Other things to think about / look at when using the sar command would be, as is the case with my system, is a low %idle (CPU totally being consumed) would/might indicate an under-powered CPU, not just the poorly written SQL statement. Always look at the %wio (percent of waiting on I/O) as this would/could indicate a SQL statement(s) doing too may I/Os and an opportunity to tune the SQL, add/remove indexes, or modify applications.

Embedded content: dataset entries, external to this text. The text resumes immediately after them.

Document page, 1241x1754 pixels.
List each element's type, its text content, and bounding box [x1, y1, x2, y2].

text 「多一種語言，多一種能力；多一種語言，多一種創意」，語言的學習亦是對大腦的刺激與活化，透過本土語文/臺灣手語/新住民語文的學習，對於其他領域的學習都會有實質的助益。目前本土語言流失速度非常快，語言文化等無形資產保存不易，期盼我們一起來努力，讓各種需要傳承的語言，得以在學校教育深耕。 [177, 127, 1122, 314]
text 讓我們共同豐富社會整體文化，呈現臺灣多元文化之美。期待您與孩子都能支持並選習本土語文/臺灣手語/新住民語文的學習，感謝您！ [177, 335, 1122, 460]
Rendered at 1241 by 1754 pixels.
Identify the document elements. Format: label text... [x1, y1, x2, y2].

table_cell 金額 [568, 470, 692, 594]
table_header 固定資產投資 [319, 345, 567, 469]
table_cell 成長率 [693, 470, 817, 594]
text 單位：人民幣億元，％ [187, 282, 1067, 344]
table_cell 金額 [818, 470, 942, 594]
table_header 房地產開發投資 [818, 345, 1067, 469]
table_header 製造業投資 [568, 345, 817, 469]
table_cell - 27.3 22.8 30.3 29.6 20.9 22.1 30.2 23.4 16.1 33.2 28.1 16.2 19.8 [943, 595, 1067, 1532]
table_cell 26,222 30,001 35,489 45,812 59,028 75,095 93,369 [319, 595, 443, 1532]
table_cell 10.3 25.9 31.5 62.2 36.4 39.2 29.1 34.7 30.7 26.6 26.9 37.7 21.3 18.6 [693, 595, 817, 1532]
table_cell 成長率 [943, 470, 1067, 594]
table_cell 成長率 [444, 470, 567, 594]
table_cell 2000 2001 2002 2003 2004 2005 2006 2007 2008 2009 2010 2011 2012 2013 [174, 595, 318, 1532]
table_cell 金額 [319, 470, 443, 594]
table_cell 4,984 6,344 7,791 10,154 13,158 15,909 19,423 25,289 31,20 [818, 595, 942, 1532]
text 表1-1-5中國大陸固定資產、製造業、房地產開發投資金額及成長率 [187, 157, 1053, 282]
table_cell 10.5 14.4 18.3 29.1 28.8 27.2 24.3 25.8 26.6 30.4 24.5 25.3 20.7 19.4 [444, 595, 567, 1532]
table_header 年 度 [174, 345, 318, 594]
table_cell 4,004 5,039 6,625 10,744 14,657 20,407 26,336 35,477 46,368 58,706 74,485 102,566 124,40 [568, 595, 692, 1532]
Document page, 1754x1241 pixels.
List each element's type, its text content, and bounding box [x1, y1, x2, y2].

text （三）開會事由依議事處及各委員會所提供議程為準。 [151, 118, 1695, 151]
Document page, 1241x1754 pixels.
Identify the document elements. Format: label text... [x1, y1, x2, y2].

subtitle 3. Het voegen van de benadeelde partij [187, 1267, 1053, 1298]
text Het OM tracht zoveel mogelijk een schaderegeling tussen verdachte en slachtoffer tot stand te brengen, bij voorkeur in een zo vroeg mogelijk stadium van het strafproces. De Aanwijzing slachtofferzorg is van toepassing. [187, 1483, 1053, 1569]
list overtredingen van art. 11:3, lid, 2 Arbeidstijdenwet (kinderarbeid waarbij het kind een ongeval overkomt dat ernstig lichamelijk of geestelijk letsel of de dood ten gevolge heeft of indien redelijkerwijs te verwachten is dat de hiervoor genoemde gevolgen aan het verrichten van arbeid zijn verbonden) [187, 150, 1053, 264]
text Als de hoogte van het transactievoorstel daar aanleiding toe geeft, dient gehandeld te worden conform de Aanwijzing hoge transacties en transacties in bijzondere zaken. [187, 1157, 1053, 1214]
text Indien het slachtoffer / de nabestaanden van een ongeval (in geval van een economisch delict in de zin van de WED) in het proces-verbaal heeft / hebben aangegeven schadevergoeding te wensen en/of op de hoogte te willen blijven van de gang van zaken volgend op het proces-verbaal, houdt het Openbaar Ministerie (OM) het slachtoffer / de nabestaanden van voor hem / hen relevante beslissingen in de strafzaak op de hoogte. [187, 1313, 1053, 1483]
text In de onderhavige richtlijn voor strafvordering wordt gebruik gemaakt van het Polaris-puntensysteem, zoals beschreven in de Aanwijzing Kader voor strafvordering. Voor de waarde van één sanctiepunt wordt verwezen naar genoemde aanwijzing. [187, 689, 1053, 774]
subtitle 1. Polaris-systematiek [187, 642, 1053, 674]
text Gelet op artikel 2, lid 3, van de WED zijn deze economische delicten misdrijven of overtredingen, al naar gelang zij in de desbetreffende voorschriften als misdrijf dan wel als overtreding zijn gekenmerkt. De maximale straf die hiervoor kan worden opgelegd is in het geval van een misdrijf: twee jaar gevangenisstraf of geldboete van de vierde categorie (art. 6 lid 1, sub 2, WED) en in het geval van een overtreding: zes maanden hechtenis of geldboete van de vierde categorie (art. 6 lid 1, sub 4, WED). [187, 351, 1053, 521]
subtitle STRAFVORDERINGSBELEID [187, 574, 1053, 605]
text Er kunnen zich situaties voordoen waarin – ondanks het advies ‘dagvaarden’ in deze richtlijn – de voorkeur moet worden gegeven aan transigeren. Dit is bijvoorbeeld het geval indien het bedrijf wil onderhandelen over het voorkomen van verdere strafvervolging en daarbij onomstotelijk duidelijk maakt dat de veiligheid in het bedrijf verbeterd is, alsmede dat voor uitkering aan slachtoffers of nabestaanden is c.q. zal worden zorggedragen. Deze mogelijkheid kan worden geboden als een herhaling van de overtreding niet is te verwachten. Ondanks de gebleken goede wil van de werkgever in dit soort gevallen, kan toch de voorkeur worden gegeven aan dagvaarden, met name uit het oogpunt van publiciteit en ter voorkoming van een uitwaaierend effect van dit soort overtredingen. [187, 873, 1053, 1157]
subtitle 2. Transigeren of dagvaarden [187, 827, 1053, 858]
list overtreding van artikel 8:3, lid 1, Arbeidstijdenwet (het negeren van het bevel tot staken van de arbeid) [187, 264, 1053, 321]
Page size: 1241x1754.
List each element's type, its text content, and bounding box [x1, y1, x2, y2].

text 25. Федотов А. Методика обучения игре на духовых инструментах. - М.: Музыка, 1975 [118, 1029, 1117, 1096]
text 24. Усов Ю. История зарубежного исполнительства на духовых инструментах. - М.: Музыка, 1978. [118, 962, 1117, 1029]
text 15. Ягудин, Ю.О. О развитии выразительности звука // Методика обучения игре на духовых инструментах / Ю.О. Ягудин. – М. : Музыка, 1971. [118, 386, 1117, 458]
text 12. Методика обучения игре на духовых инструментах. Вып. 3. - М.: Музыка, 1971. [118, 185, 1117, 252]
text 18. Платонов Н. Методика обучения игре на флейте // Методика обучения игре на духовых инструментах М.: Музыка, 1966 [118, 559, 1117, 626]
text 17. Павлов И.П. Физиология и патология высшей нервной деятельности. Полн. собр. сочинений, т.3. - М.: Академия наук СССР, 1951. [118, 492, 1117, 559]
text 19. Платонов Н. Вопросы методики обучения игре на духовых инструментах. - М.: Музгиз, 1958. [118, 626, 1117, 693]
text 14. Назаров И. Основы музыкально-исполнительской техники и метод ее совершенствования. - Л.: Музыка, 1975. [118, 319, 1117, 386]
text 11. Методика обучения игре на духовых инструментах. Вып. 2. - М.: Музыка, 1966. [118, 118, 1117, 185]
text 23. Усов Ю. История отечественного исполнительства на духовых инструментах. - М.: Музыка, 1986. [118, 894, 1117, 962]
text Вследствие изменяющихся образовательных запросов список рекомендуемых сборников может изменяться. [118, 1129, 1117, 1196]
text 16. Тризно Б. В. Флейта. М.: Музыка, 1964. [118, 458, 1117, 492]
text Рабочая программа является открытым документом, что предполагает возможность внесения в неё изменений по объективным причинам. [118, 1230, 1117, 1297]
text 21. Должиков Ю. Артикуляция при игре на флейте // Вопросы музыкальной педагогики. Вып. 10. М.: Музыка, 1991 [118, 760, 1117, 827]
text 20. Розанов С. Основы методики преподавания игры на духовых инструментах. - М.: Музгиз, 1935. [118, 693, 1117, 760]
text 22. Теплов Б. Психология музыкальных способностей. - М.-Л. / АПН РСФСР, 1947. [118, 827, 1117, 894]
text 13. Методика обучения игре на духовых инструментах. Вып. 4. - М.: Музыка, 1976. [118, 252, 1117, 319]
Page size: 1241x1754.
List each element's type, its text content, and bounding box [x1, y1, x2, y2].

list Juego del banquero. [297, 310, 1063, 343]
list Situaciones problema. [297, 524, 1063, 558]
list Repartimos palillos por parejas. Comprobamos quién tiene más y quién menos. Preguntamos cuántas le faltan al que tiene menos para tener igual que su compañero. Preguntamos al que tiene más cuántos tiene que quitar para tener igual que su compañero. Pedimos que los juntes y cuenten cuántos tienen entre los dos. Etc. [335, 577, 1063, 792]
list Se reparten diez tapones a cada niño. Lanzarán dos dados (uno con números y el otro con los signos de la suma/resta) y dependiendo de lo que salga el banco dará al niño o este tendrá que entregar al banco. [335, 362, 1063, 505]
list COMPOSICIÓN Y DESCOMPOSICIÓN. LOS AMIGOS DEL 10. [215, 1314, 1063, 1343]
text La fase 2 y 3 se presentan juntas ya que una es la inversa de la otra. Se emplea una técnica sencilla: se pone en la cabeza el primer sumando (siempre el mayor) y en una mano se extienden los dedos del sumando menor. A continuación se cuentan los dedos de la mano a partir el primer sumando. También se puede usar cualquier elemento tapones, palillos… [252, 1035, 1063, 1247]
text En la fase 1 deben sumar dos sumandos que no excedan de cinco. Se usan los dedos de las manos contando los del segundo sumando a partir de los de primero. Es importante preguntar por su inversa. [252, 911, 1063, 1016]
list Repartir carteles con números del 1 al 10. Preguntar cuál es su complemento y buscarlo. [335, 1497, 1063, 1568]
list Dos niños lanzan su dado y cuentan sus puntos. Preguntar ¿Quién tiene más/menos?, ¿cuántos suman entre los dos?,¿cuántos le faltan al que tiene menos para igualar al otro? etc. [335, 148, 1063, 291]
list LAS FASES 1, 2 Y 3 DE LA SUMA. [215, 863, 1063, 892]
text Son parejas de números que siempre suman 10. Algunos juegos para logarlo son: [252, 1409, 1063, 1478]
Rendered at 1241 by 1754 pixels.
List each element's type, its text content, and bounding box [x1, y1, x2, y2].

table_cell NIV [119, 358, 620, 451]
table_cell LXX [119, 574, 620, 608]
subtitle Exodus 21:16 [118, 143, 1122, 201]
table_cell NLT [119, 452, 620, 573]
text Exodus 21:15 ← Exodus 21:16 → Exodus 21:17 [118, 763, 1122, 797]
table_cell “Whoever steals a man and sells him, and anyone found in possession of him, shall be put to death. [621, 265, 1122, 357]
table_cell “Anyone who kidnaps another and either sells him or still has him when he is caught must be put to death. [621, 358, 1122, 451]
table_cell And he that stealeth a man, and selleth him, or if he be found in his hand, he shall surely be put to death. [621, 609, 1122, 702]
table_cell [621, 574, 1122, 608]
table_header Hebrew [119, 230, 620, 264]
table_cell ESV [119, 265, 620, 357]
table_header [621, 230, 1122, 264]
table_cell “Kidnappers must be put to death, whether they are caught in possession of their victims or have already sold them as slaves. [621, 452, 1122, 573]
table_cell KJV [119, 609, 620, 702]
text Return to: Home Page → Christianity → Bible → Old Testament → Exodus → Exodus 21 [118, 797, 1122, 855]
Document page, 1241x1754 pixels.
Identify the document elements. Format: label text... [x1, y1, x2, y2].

Because CPU utilization is one of the key indicators on the system that signals good or bad performance, constantly watching it for peaks and valleys is critical to a DBA’s understanding of their database system. The sar utility, while seemingly small and insignificant can and should be used to help initially determine if any high-level CPU resource usage is out of balance, potentially pointing to database processing that requires tuning.